First, we have not yet obtained a distinguishing marker for the HPP-ECFC that permits prospective isolation of these cells from peripheral blood or CB. Although the clonal assay of ECFC production can enumerate the number of HPP-ECFC in a given endothelial cell population, the HPP-ECFC-initiating cells never replicate via symmetric division and, thus, give rise to the entire ECFC hierarchy including low proliferative potential-ECFC, ECFC clusters, and non-proliferating endothelial cells within the HPP-ECFC colonies that emerge (18). Thus, the research field continues to search for cell surface markers that may prospectively isolate and enrich for HPP-ECFC. Second, some of the current reagents for ECFC isolation are derived from animal sources (such as type I rat tail collagen or fetal bovine serum). However, there is a new xeno-free media preparation EC-Cult-XF ECFC (Stemcell Technologies, Vancouver, BC, Canada), which might help to solve this issue after approval for clinical use. Third, use of autologous blood for ECFC isolation is currently not feasible in pediatric patients. ECFCs circulate in the blood stream at 1 per 106–108 peripheral mononuclear cells (18). They may be isolated in sufficient numbers from umbilical CB for potential use in newborn infants; however, once processed and frozen, the CB-ECFC would need to be banked and fees for this kind of service can be prohibitive. In addition, the rationale for banking a cell product that is specified to a single lineage (endothelium) as a source of reparative cells that may not be needed until late adulthood is questionable at this point. For older children and adult subjects, primary circulating ECFCs from peripheral blood (PB-ECFC) are less clonogenic, proliferative, and angiogenic than CB-ECFCs. Finally, it is well known that certain disease states, such as diabetes, can significantly diminish the frequency and function of the isolated ECFC to such an extent that these cells would not be of sufficient quality for use as a revascularization therapy (77, 78).

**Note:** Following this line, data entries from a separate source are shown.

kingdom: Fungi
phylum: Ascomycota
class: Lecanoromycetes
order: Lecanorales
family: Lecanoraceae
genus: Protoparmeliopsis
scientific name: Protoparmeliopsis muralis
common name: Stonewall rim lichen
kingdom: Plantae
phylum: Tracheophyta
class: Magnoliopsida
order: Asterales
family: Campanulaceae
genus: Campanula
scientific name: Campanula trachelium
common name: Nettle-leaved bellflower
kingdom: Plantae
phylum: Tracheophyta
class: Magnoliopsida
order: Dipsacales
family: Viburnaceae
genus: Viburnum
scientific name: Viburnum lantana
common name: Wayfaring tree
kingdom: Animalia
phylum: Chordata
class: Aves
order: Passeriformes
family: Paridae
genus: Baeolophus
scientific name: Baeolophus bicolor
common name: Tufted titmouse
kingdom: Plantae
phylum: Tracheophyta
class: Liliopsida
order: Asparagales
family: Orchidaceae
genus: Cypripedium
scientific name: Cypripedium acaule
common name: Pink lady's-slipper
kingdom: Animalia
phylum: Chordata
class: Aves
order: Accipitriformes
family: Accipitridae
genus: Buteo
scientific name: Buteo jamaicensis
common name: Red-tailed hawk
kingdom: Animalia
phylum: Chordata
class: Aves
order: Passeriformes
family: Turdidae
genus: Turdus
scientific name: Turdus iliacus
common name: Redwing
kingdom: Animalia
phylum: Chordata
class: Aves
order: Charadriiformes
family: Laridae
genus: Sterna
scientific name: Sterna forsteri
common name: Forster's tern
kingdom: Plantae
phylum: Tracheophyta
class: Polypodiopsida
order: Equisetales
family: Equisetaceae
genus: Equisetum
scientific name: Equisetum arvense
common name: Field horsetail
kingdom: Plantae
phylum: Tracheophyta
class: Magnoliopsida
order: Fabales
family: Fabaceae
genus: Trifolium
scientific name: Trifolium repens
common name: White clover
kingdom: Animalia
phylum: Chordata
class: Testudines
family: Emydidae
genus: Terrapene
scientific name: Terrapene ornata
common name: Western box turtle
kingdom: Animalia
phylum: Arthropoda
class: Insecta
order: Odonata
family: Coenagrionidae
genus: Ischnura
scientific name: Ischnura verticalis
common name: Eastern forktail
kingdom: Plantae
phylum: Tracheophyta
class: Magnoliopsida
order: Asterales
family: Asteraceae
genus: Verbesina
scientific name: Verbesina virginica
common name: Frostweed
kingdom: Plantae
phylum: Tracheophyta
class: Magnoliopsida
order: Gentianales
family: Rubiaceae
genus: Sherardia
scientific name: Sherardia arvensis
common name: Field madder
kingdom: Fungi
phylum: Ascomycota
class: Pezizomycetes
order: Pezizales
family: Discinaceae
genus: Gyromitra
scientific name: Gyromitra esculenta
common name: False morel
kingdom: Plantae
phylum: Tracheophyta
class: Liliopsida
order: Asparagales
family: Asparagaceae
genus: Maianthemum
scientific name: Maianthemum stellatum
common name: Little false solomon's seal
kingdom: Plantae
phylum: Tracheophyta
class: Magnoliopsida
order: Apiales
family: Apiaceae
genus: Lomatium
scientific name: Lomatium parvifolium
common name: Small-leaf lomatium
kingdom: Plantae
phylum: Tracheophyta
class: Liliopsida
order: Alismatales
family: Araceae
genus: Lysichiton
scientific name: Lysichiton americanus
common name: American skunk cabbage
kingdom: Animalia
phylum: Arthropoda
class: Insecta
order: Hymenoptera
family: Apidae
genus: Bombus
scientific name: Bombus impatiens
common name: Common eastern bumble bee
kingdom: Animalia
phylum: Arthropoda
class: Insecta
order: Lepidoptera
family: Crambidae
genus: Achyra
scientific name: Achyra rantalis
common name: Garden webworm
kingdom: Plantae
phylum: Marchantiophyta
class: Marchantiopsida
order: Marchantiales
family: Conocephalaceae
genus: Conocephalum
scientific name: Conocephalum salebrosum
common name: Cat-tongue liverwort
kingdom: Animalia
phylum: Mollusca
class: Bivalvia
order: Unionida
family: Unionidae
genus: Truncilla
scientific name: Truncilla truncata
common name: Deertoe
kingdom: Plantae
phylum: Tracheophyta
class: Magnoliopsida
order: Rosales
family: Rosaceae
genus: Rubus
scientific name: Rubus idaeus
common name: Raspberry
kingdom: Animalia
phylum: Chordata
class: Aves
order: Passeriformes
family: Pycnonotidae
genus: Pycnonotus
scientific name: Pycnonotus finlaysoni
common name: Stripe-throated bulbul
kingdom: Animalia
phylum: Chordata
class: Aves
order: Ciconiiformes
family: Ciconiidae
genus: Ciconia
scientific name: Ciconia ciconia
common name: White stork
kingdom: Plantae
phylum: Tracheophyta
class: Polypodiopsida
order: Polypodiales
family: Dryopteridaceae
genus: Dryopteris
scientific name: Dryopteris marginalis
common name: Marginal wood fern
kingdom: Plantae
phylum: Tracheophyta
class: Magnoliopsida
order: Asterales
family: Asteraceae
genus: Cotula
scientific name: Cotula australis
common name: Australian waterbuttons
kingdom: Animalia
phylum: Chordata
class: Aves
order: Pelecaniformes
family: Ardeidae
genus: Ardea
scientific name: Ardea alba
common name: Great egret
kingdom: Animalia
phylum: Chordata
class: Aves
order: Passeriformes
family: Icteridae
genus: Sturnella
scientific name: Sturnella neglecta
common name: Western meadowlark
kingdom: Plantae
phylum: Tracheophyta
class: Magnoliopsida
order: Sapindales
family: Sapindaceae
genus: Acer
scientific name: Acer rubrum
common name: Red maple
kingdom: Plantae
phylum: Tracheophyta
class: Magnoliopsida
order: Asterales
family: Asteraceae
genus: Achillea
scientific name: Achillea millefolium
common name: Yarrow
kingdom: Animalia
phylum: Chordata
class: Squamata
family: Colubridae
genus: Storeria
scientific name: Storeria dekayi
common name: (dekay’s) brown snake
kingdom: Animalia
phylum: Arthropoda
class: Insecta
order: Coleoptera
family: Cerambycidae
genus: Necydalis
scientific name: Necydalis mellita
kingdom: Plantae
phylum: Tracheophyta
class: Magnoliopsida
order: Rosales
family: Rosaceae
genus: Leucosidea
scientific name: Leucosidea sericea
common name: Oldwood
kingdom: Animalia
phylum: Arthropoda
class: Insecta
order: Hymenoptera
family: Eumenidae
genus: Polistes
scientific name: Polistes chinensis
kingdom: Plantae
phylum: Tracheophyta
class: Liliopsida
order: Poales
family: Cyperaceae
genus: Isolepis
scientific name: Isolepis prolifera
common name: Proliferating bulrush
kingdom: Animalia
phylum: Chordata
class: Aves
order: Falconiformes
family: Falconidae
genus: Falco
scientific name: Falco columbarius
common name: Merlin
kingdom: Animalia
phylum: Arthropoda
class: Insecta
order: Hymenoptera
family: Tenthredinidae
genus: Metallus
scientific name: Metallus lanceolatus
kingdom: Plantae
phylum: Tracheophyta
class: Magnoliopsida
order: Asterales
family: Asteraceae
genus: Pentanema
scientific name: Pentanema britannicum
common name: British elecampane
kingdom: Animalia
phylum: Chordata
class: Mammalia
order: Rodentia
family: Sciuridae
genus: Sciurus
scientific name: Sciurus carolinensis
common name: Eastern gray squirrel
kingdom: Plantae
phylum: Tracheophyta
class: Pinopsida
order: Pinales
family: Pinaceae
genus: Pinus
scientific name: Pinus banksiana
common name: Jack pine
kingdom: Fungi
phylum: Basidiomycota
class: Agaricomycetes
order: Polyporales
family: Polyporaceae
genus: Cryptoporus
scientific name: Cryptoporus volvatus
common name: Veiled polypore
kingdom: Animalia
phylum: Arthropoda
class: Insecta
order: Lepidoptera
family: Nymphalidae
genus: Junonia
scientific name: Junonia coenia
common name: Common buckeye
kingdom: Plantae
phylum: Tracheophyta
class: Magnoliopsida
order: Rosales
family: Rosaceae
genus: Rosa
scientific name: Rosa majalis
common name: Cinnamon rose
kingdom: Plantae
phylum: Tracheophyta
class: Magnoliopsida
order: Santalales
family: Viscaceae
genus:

One strategy to overcome the limited availability of autologous ECFC would be through the generation of patient-specific hiPSC-derived ECFCs (30). Our current protocol enables us to convert hiPSCs into cells similar to CB-ECFCs at an efficiency of >108 ECFCs produced from each starting iPSC within 80 days. However, this approach requires some (months) time for derivation of the autologous hiPSCs from each patient, in addition to differentiation of the patient-specific hiPSCs to ECFCs. Haplotype-based banking of hiPSCs might be an alternative approach, which can reduce the host immunogenic responses to the hiPSC-derived cells (79, 80). In this approach, individuals with homozygous human leukocyte antigen (HLA) haplotypes could be chosen for production of iPS cell lines, and the establishment of an HLA-organized bank would be sufficient for a large number of recipients. By creating a bank of the HLA haplotypes, one could readily match the patient with the appropriate HLA haplotype and then differentiate the cells to ECFC for injection into the patient. Another interesting approach to reduce allograft rejection of transplanted ECFCs utilizes clustered regularly interspaced short palindromic repeat (CRISPR)/Cas9-modified ECFC lacking class II major histocompatibility complex molecules (81) and the implanted synthetic microvessels, formed from the manipulated cells, were significantly protected from CD8+ T-cell-mediated destruction in vivo. However, implanting a cell source that lacks appropriate major histocompatibility complex class II markers that permits escape from immune detection may be a risk for tumorigenesis and an appropriate suicide system such as herpes simplex 1-thymidine kinase transgene (82, 83), which will induce cell death under fialuridine treatment, might be required as a safety mechanism to escape potential tumorigenesis from major histocompatibility complex class II-deficient ECFCs. Although these barriers to clinical translation are not trivial, we believe that use of ECFCs for revascularizing damaged tissue will be ready in the near future for human clinical trials.